Some limitations, however, were also reported by Castell in his original paper. First the presence of gross splenomegaly or profuse fluid in the stomach or colon may lead to the absence of a resonant percussion note on full expiration. Also, later articles have criticized the maneuver’s reliability as befalling to more obese individuals and the amount of time the patient is post-prandial.

1993 JAMA study, however, found that Castell’s sign was the most sensitive physical exam maneuver for detecting splenomegaly (82% where P<0.05) when comparing palpation, Nixon’s sign (another percussion sign), and Traube’s space percussion.[2] In addition, the examiner can increase the positive predictive value by utilizing this maneuver in nonobese patients who are more than two hours post-prandial. In asymptomatic patients where there is a low clinical suspicion for splenomegaly, however, physical examination alone is likely inadequate for a definitive determination due to the overall low sensitivity of the examination. Similar to many other findings in medicine, Castell’s sign must be combined with clinical findings to rule in splenomegaly. Grover et al, for example, recommends a greater than 10% preexamination clinical suspicion of splenic enlargement to effectively rule in the diagnosis of splenomegaly with physical exam. To rule out an enlarged spleen, however, follow-up imaging is probably necessary.

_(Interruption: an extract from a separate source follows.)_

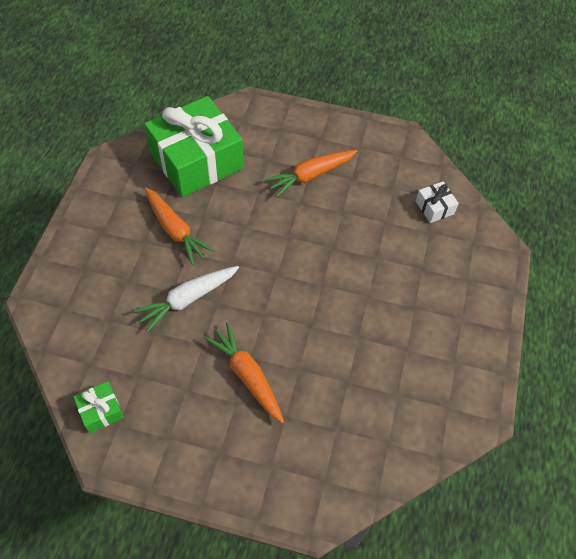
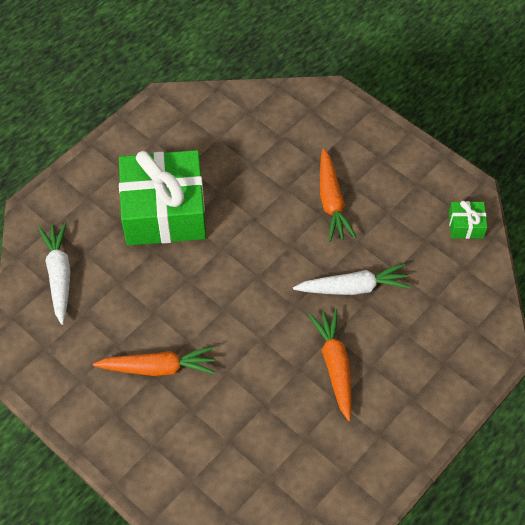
camera: 150 degrees left, 0 degrees up
green gift [144,96,244,197] -> green gift moved to [119,150,206,246]
white gift [416,182,459,223] -> white carrot [38,222,71,325]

Given the paucity of physical exam findings to evaluate possible splenomegaly, Castell’s sign is the most sensitive of those which exist and is thus a good tool to teach in an advanced-type physical diagnosis course. Castell’s has been shown to be superior in sensitivity to other spleen percussion signs as well as palpation, which is not likely useful due to the extreme enlargement necessary to feel the spleen below the costal margin. Castell’s sign is thus, in the appropriate clinical scenario, an important part of the abdominal physical exam.[3]

[edit] Reference

  1. ^ a b Castell DO. The spleen percussion sign. A useful diagnostic technique. Ann Intern Med. 1967 Dec;67(6):1265-7. PMID 6061941.
  2. ^ a b Grover S, Barkun A, Sackett D (1993). "The rational clinical examination. Does this patient have splenomegaly?". JAMA 270 (18): 2218-21. PMID 8411607. 
  3. ^ Barkun et al. Splenic enlargement and Traube’s space: how useful is percussion? Am J Med. 1989 Nov 87(5): 562-6. PMID: 2683766.